Convento di San Matteo-La Fraternità con p. Pizzaballa
Convento di San Matteo-La Fraternità con p. Pizzaballa
Nel 1973 la logistica della biblioteca mostrava lati problematici.
La maggior parte dei libri erano ancora nei locali della vecchia sede le cui condizioni erano preoccupanti. Il tetto aveva ceduto in più parti alle devastanti bufere, l’acqua premeva sulle voltine e sgocciolava da fessure che si allargavano sempre più. L’impianto elettrico era saltato. Si temeva che le volte crollassero tutte insieme.
Si cominciò a trasferire alcuni complessi di libri che facevano parte di sezioni già presenti nella sala di consultazione e nella sala-deposito.
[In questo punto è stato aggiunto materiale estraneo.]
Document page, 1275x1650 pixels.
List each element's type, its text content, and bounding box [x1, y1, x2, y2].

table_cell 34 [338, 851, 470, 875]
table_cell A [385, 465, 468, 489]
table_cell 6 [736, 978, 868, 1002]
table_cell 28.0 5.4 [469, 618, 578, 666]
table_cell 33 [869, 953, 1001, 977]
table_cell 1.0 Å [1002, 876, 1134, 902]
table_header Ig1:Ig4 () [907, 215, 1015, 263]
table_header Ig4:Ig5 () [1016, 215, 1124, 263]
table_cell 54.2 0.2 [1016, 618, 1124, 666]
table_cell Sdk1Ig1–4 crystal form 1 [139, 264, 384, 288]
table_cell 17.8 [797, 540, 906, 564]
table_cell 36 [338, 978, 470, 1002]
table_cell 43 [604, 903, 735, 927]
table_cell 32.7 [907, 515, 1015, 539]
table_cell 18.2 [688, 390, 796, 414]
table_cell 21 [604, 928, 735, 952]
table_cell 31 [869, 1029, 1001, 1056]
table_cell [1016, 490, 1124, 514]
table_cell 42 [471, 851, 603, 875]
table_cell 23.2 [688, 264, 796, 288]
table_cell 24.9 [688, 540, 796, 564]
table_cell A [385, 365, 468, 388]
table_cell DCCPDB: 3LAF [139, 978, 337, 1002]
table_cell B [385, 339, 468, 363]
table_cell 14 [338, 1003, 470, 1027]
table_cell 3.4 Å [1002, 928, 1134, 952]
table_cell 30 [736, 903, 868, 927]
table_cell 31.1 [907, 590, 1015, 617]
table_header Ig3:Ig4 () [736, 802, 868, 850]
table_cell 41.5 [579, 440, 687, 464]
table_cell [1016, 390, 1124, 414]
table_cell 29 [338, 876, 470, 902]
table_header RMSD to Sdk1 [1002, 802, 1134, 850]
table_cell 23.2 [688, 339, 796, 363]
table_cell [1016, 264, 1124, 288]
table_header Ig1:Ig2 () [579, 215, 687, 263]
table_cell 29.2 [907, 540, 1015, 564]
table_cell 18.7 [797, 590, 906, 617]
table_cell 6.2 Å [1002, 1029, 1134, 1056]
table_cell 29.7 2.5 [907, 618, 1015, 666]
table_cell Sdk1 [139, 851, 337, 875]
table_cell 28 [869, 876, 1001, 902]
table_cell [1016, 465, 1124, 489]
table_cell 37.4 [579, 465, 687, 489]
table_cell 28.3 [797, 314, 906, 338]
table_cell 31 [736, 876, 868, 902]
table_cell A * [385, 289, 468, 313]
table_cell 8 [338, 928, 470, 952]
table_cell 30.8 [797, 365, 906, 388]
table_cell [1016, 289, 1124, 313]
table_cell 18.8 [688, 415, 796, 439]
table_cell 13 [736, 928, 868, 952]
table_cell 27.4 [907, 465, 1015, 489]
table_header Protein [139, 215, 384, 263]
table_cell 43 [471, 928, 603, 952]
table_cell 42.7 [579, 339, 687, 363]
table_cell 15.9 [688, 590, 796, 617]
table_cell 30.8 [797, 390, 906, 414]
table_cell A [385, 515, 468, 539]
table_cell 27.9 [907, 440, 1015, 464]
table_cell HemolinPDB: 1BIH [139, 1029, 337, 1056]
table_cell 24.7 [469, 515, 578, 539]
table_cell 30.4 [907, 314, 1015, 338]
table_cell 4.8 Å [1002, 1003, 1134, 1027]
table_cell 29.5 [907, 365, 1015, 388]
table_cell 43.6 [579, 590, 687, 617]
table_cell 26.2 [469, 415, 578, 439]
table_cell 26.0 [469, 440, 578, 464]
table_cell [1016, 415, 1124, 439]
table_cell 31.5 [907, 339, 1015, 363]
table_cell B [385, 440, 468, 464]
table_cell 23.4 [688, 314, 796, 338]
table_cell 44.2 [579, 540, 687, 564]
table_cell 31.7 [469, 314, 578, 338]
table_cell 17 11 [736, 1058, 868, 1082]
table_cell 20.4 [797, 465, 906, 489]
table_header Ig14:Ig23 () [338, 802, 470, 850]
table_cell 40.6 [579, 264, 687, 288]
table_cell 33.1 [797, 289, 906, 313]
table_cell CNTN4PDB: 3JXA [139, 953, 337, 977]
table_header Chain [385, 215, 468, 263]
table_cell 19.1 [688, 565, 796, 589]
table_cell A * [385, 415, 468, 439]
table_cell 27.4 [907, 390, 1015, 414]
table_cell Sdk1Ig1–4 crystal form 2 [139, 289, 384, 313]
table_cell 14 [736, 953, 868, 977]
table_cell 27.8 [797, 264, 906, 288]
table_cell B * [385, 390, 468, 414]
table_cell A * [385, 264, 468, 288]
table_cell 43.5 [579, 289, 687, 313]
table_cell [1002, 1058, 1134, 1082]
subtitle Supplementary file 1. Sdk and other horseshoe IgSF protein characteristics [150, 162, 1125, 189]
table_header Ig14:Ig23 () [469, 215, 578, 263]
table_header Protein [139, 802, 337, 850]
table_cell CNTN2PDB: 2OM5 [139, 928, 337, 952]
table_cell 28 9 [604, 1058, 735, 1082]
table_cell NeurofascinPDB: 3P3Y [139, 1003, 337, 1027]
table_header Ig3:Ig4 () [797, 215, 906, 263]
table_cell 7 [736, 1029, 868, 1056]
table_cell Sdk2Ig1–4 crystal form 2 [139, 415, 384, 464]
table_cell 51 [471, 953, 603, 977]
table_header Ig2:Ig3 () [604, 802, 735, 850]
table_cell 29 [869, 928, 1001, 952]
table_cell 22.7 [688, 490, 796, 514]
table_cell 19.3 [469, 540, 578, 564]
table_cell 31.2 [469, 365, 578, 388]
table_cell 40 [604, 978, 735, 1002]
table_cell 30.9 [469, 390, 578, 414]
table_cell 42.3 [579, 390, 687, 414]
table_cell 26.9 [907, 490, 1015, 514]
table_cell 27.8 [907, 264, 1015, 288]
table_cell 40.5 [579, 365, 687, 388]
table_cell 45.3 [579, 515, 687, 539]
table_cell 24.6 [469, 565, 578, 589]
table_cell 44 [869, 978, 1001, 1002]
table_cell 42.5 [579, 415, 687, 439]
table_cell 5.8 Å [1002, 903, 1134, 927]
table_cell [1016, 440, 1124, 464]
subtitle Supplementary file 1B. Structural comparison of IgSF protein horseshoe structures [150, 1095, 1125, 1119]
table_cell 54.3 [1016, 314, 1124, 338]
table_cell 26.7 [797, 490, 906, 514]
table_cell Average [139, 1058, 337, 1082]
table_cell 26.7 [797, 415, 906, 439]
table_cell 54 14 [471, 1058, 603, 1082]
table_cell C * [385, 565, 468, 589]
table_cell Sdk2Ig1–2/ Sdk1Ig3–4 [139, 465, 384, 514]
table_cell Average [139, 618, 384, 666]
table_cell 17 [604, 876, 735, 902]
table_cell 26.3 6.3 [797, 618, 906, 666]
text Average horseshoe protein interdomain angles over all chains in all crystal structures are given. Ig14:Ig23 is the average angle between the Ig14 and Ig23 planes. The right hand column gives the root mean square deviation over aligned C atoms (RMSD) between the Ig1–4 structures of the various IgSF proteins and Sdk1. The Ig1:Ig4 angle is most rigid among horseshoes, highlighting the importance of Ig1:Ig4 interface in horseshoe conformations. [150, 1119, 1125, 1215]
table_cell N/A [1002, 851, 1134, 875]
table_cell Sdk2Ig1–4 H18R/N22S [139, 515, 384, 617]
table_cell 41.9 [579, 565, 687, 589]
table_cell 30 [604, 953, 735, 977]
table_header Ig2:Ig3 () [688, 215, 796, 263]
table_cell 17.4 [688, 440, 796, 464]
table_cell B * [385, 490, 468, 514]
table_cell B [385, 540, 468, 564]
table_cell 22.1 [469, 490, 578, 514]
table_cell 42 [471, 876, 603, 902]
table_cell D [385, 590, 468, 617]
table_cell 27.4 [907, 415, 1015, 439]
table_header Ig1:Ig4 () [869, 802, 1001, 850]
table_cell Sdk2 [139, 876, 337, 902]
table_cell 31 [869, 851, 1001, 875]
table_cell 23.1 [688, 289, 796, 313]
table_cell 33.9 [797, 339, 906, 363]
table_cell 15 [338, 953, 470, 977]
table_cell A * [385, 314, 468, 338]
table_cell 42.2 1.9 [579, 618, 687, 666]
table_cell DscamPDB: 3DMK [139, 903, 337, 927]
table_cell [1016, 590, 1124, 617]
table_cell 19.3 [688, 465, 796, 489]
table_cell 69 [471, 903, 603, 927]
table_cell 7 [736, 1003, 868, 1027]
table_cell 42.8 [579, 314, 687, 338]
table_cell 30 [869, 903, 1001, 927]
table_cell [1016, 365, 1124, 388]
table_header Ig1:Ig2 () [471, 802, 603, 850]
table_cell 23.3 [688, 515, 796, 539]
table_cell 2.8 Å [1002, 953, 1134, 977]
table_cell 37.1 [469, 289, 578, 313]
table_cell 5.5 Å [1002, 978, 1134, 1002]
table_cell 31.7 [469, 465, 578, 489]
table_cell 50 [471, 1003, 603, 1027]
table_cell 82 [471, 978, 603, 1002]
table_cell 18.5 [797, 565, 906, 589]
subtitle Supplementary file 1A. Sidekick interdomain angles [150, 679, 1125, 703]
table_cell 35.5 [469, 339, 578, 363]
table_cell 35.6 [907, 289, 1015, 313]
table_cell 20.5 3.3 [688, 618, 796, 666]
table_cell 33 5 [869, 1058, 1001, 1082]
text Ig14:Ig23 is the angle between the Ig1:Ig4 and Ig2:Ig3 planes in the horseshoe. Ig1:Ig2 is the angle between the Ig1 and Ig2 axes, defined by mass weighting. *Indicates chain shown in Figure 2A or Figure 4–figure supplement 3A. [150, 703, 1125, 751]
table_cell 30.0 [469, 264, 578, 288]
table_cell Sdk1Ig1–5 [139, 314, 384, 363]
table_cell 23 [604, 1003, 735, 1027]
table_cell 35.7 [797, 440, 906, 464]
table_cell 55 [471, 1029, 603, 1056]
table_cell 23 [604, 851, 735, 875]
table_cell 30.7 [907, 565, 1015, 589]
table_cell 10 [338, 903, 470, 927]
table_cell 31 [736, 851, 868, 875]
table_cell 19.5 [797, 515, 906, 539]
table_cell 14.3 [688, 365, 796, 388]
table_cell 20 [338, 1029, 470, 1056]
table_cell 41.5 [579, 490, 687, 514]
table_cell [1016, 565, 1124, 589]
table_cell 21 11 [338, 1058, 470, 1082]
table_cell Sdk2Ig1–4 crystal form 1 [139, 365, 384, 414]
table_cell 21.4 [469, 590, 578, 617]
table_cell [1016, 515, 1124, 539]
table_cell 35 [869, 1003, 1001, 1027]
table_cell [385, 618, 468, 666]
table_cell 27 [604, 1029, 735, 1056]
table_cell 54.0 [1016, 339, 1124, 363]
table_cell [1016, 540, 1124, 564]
Edotto dall’esperienza delle mie frequenti visite alla biblioteca comunale di Manfredonia dove avevo scoperto che diversi libri antichi conservavano nelle copertine fogli pergamenacei e cartacei manoscritti, dedicai molta attenzione a questa eventualità e fui largamente ripagato. Alcuni restituirono atti di compravendita, ordini di servizio di attività delle varie chiese. Da una edizione seicentesca di S. Bonaventura emersero fogli di opere teologiche e spirituali tardomedievali insieme a sbiaditi resti di musica gregoriana in scrittura beneventana. Questi ultimi
manoscritti in seguito furono oggetto di studi pubblicati in riviste specializzate in Italia e in America.
Altri libri fornirono interessanti frammenti di una edizione quattrocentesca del Decretum Gratiani.
Finalmente il 9 novembre 1974 la biblioteca di S. Matteo, già di fatto aperta al pubblico, venne inaugurata nella sua nuova veste con l’intervento dell’assessore regionale alla cultura, avv. Pasquale Ciuffreda, del soprintendente regionale alle biblioteche, del direttore della biblioteca provinciale di Foggia, dott. Angelo Celuzza, del ministro provinciale e altre personalità. Nella seduta
si rievocò con gratitudine la prima inaugurazione della biblioteca avvenuta nel 1942 con padre Doroteo Forte e discorso inaugurale di p. Diomede Scaramuzzi. Il prof. Pasquale Soccio, che ricordava bene quella prima inaugurazione, non mancò di compiacersi augurandosi, con un sorrisetto ammiccante, che la biblioteca stavolta durasse per sempre, senza doversi aspettare una terza inaugurazione.